Söylenenler üzerine öfkelenen padişah “Nasıl olur böyle bir şey!” diyerek kadına “Koskoca padişahtan nasıl kız istersin!” diyerek bunun imkânsız olduğunu söyler. Ancak bir taraftan da anlatılan hadiseye sevinir. Çünkü padişahın kızı da kaç zamandır yemeden içmeden kesilmiş ve gittikçe sararıp solmuştur. Padişah bu vesile ile kızındaki bu halin sebebini de öğrenmiştir.
Hocanın annesi padişaha yalvarıp yakarmış. Konuşurken gözyaşları dökmüş. Padişah da kadına kayıtsız kalamayarak, olması gerçekleşmesi mümkün olmayan bir şartla “tamam!” demiş. Bu şarta göre dokuz katır yükü altın getirirlerse, kızını vereceğine söz vermiş.
Yaşlı kadın saraydan çıkarak oğluna olanları anlatmış ve imkânsız olan şartı da söyleyerek “Oğlum bu sevdadan vazgeç! Bu iş olmaz!” demiş. Uzun zamandır gülmeyen Güzel Hoca, şartı duyunca yüzüne bir anda gülümseme gelmiş. “O iş kolay!” diyerek caminin bahçesine gitmiş. Cami bahçesinden, padişahın istediği altın kadar toprağı çuvallara doldurmuş.
Akabindeki gün çuvalları katırlara yükleyip sarayın yolunu tutmuş. Padişah sarayın bahçesinde çuvallarla bekleyen gencin ve annesinin yanına gelmiş. Padişahın da yaşlı kadının da çuvallar açılınca, ağızları açık kalmış. Çuvalların hepsi altınla doluymuş çünkü.
Padişah bir kere söz vermişti. Sözünden dönmek yakışmazdı. Güzel Hoca’ya kızını verir vermesine ancak “Sen kızımı alarak bana evlat acısı yaşattın. Sana kızımı vereceğim. Ama Allah’tan dileğim odur ki sizin çocuğunuz olmasın.” diye ah eder. Nitekim gençler evlenirler ve gerçekten çocukları olmaz.
Aradan yıllar geçer. Güzel Hoca ve eşi hacca gitmeye karar verip yola çıkarlar. Hac yolunda kadın rahatsızlanır. Medine’ye vardıklarında kadının durumu iyiden iyiye kötüleşir. Padişahın kızı olması nedeniyle hekimler özel ilgilenirler. Muayenelerin sonucunda kadının hamile olduğu anlaşılır. Bunun üzerine tekrardan çift İstanbul’a dönmeye karar verir.

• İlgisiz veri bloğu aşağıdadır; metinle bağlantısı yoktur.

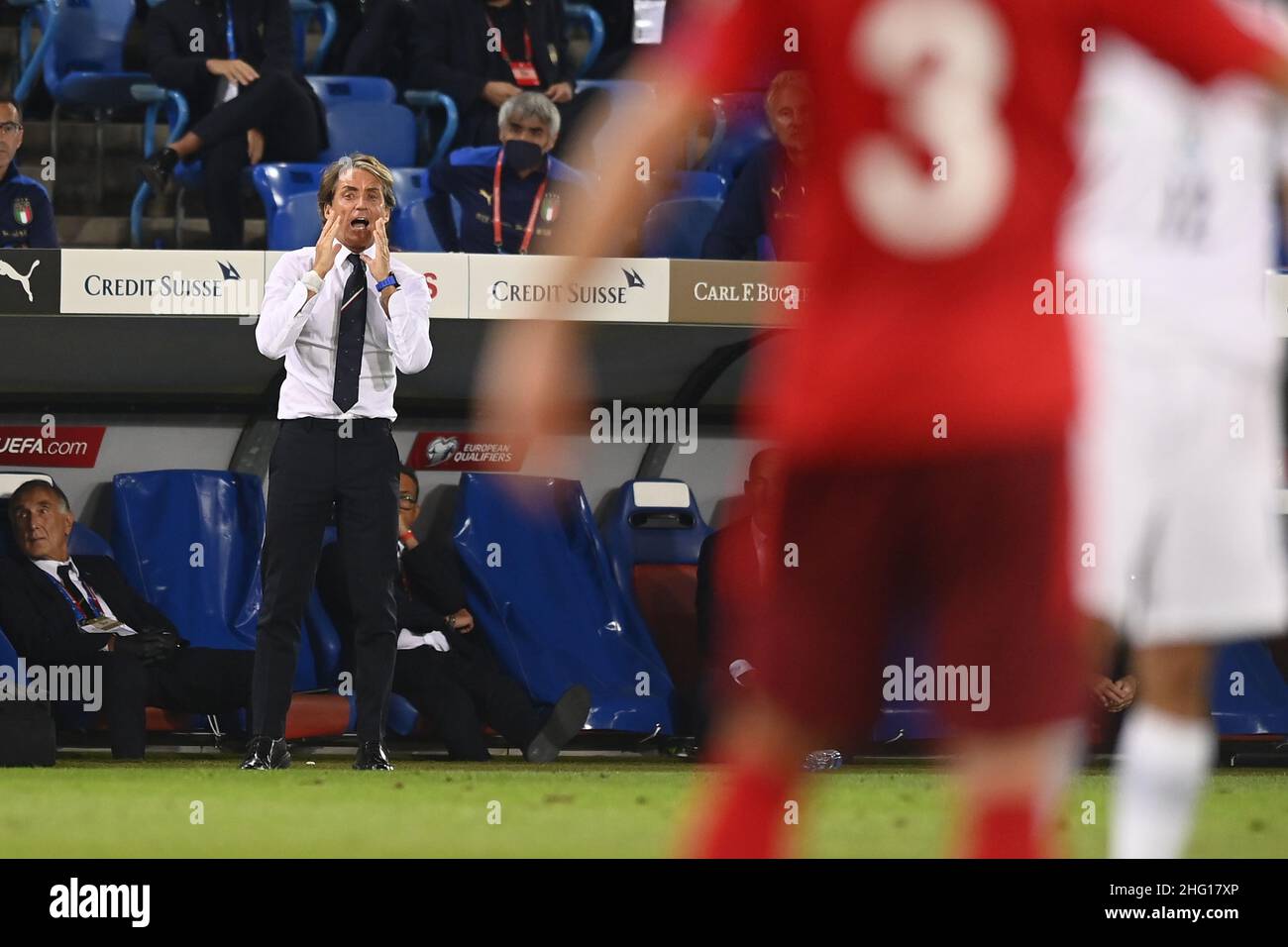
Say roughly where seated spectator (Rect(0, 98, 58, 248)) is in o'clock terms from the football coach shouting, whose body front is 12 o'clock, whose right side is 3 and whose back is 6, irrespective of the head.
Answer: The seated spectator is roughly at 5 o'clock from the football coach shouting.

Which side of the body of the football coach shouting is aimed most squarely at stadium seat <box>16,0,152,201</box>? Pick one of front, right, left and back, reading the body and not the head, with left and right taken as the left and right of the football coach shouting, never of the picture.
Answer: back

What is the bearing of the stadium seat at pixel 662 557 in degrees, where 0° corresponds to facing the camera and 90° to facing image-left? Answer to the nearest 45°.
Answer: approximately 0°

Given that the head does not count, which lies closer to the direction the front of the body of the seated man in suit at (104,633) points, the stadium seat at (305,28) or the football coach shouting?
the football coach shouting

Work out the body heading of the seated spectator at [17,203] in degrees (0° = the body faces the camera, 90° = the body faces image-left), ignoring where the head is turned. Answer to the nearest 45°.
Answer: approximately 0°
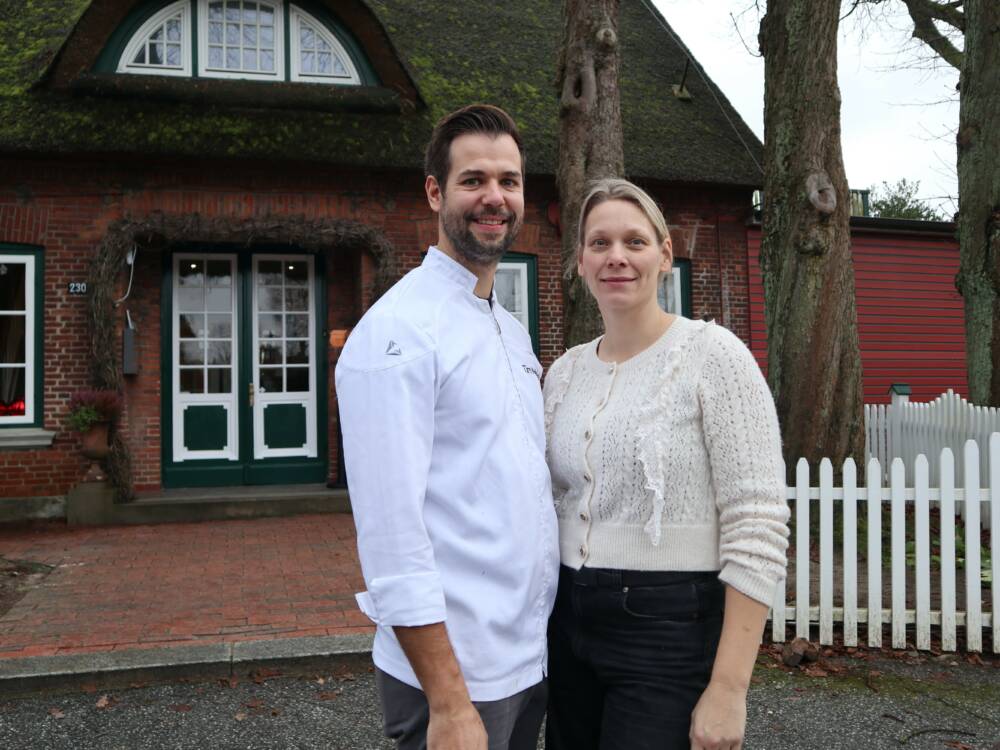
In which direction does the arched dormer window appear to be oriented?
toward the camera

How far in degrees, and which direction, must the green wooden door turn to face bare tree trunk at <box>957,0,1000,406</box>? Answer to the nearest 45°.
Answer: approximately 45° to its left

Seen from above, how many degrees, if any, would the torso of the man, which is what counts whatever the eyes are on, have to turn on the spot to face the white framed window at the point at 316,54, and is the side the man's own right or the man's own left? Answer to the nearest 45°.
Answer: approximately 135° to the man's own left

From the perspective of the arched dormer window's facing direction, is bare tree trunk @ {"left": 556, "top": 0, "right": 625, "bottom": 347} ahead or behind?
ahead

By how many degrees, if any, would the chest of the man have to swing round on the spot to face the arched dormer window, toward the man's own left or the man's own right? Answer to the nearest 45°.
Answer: approximately 135° to the man's own left

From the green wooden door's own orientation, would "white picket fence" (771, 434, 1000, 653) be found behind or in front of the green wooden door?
in front

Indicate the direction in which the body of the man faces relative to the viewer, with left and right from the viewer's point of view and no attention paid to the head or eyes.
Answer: facing the viewer and to the right of the viewer

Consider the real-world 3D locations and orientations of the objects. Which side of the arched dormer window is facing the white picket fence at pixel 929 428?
left

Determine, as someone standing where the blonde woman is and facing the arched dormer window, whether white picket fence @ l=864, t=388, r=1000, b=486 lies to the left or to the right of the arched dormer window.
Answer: right

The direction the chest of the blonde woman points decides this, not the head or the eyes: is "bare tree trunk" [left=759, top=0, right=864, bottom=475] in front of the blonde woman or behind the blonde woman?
behind

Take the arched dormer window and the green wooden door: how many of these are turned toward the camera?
2

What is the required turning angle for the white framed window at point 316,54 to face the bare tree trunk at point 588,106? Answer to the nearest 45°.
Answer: approximately 45° to its left
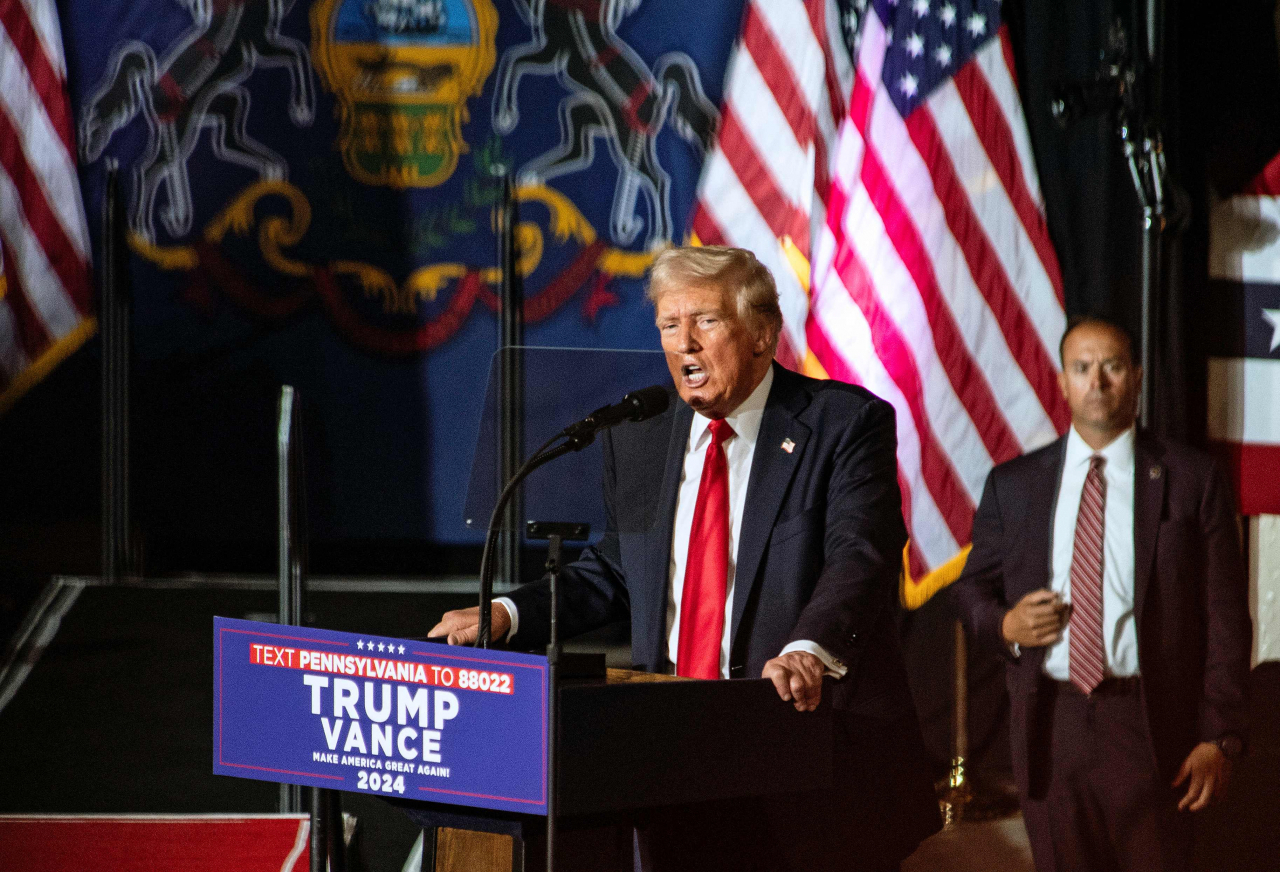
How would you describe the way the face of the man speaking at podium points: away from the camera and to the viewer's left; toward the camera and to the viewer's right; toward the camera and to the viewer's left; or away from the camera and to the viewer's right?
toward the camera and to the viewer's left

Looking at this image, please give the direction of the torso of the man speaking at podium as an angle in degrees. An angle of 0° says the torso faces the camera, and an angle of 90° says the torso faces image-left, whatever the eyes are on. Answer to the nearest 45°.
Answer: approximately 45°

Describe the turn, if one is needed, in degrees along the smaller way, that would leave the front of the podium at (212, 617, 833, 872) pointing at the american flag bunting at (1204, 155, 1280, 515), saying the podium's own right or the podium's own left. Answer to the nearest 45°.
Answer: approximately 180°

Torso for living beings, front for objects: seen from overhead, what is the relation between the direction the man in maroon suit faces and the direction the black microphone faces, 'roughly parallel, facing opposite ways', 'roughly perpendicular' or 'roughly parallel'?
roughly perpendicular

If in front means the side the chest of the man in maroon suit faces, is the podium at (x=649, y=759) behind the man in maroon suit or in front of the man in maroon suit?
in front

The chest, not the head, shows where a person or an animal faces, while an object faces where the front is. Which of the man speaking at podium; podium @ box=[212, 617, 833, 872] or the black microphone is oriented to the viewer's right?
the black microphone

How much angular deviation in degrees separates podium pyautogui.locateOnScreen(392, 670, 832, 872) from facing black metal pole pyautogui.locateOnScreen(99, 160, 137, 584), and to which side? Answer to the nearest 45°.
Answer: approximately 90° to its right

Güzel Hoca ve eşi İstanbul’a döndüklerinde, bugün türbesinin bulunduğu yerde 1647 yılında, hocanın eşi beş aylık hamile iken vefat eder. Padişahın kızı caminin bahçesine defnedilir. Güzel Hoca her gün aksatmadan eşinin mezarını ziyaret eder, ona dualar eder ve onun ruhuna hediye edilmek üzere Kur’an okurmuş.
Takriben dört ay sonra mezardan bebek ağlama seslerinin geldiğini duyar. Durum padişaha bildirilir. Padişah mezarı açtırır. Mezar açılınca kadının cesedinin hiç çürümediğini ve bir bebeğin ondan süt emdiğini görürler. Bebeği oradan alıp mezar kapatılır. Sonrasında mezar bir türbe haline getirilir.
Çocuk ve Güzel Hoca o günden sonra sarayda yaşamaya başlar. Bu bebek büyüdüğünde kendisine “Meyyitzade” yani “ölünün oğlu” ya da “ölüden doğan” anlamında isim verilir. Meyyitzade Mehmet Efendi, sonraki yıllarda Osmanlı’ya büyük hizmetleri dokunan bir devlet adamı olmuştur. Onun da mezarı annesinin yanı başındadır.
Bugün İstanbul Şişhane’de bulunan Lohusa Hatun Türbesi’ne çoğunlukla çocuğu olmayan kadınlar uğramaktadır. Oraya gidenler Lohusa Hatun’un ruhuna Kur’an okuyup, kendilerine çocuk vermesi için Allah’a dua etmektedir.